听到别人提到某老师我总非常留意,因为我对他又怕又恨。忽然有一天某老师不嚣张了,听说他那一派倒了,他也跟着失势了,后面再没有工宣队和红卫兵跟着了。但是他与我之间仍然有着某种敌对的情绪,有很长一段时间他只要看见我就对我瞪眼。几年以后他再见到我脸部渐渐柔和了,不再凶神恶煞。又过了几年他遇见我竟然会笑嘻嘻地跟我打招呼,还站下来和蔼地和我说话,甚至还会说些诙谐的话和我开开玩笑。他似乎忘掉了我们之间的冲突和不快,也忘掉了他与我父母之间曾经有过的不融洽。
等我自己年岁日增,我终于知道了人到了某个岁数的确是非常健忘的,记忆会像被消掉的磁带一样整段整段都是空白,或者可能是错乱的,就像被一只神秘的手剪辑和篡改过,出现的是与当初事情发生时完全不同的另外的版本。比如几个人在一起回忆某件共同经历的事情,极少可能从头至尾每个人说出来的经过和细节完全吻合,毫厘不差。
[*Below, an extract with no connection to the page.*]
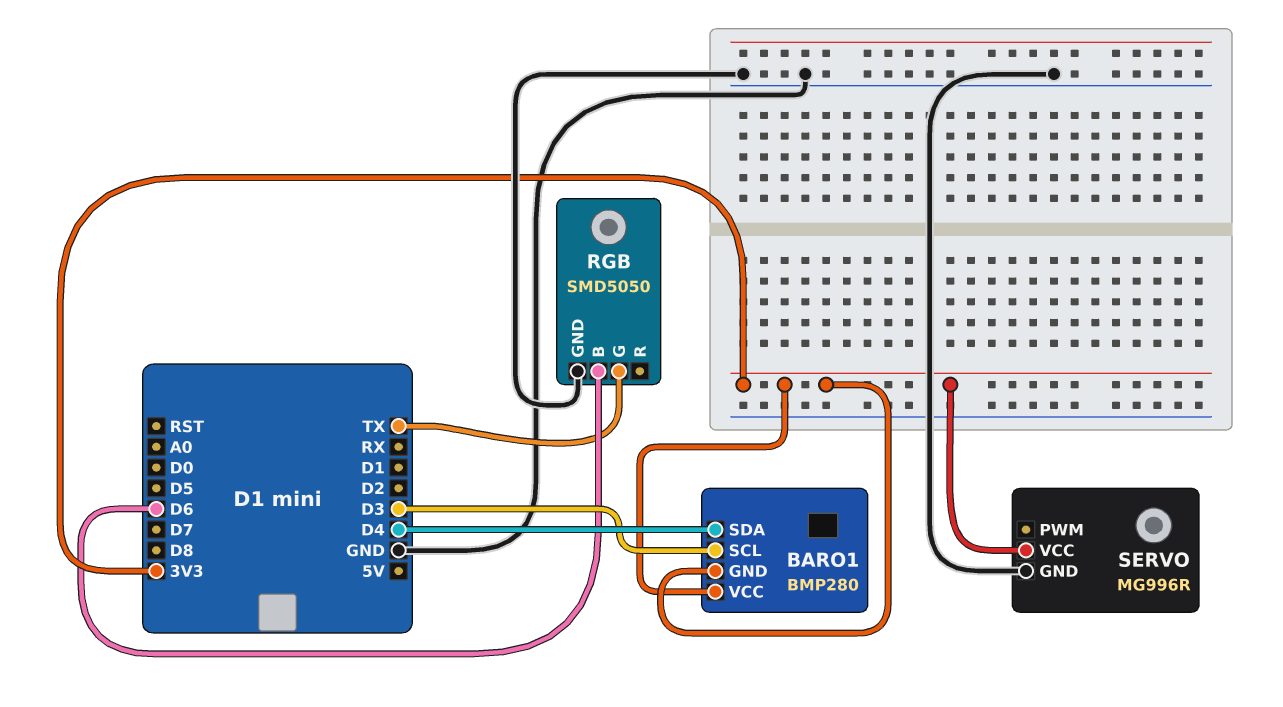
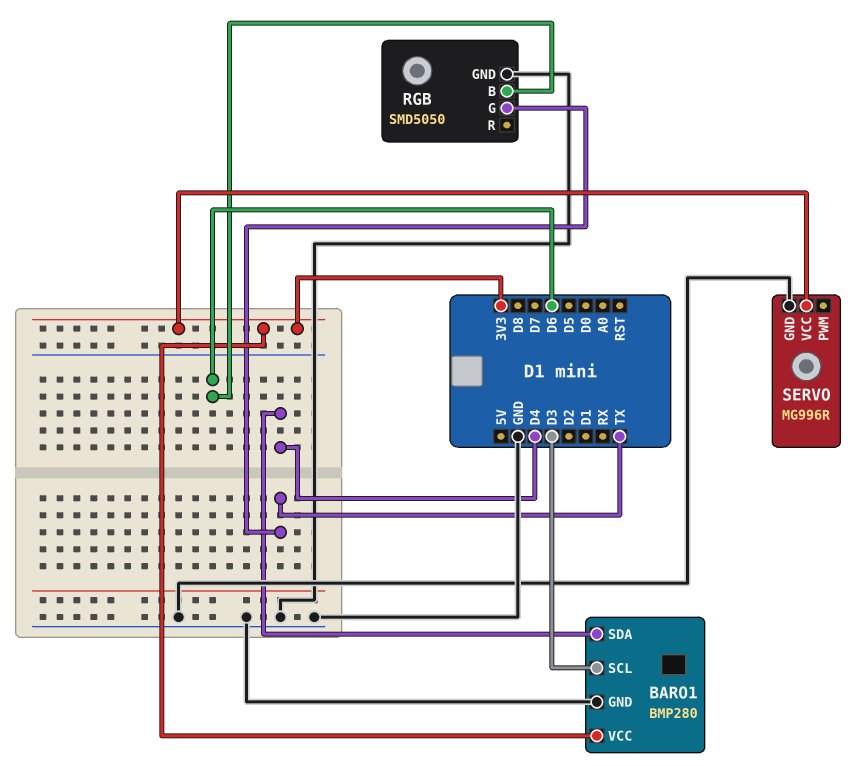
BARO1 pin GND: 3V3 -> GND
经历的时间越久远越是这样。所以记忆中的过去往往是靠不住的,它就像我飞速逃离现场时耳边呼呼刮过的风那样既真实又虚幻。到头来那块被我撞下楼去摔得粉碎的玻璃也只是坠落在我的记忆深处,无人知晓,也无人记得。不会有人知道在我还是一个孩子的时候曾为一块打碎的玻璃好一段惊恐不安,我就像惧怕噩梦一样惧怕要我赔偿玻璃的那个人,他在我心中面目可憎,犹如魔鬼一般,而我偏偏就像撞鬼一样在学校里随处都会与他不期而遇,常常一抬头就会看见他带着狞笑的凶恶的嘴脸。
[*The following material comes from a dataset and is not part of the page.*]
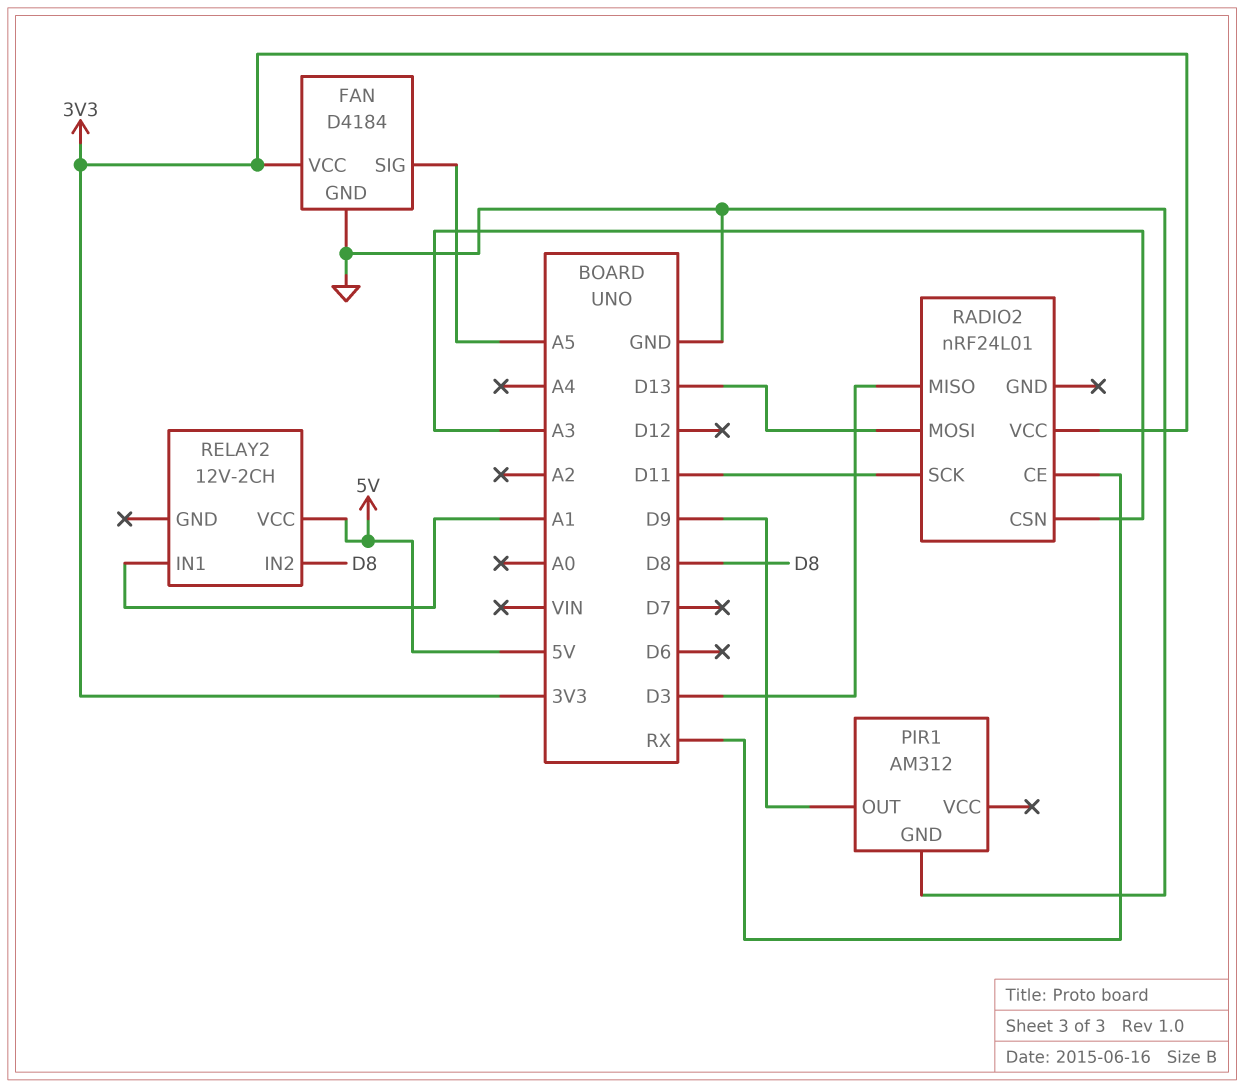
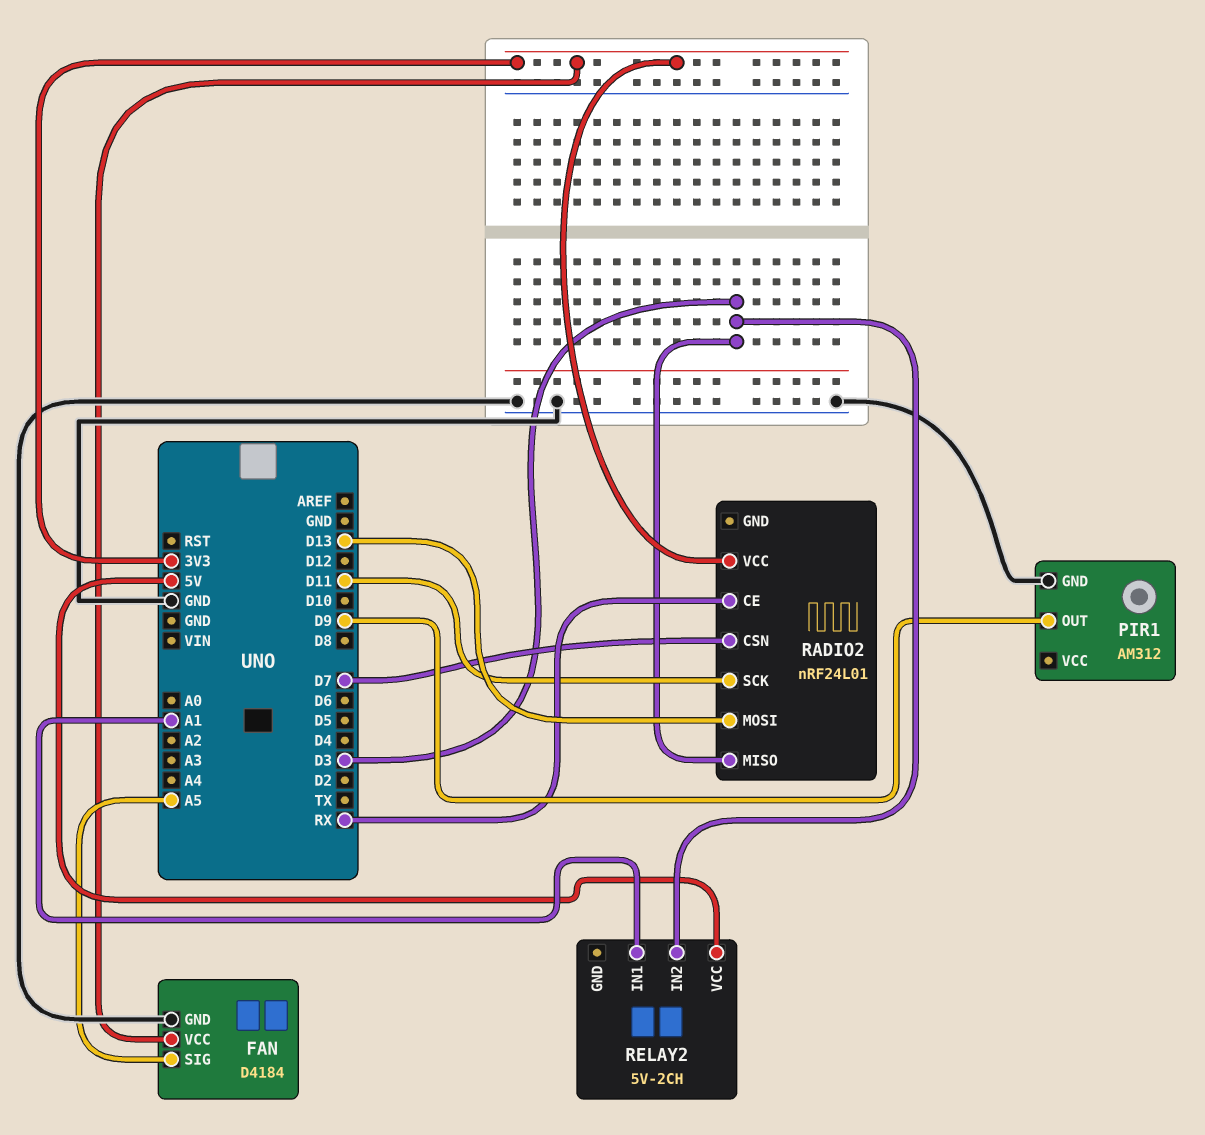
RADIO2 pin CSN: A3 -> D7
RELAY2: 12V-2CH -> 5V-2CH
RELAY2 pin IN2: D8 -> D3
在疯闹玩乐的另一面,那些孤独寂寞的时光也令我记忆犹新。有些时候当我走出家门时外面常常空无一人,平日的玩伴就像躲进树林里的小鸟一样一个也找不到。也有些时候他们就在我面前快乐地戏耍,而我却不知因为什么被他们冷落在圈外。有些时候我和他们兴兴头头地开始,可不一会儿就兴味索然。所以有不少时候我都是自己一个人玩儿,有时是出于无奈,有时是一种主动的选择。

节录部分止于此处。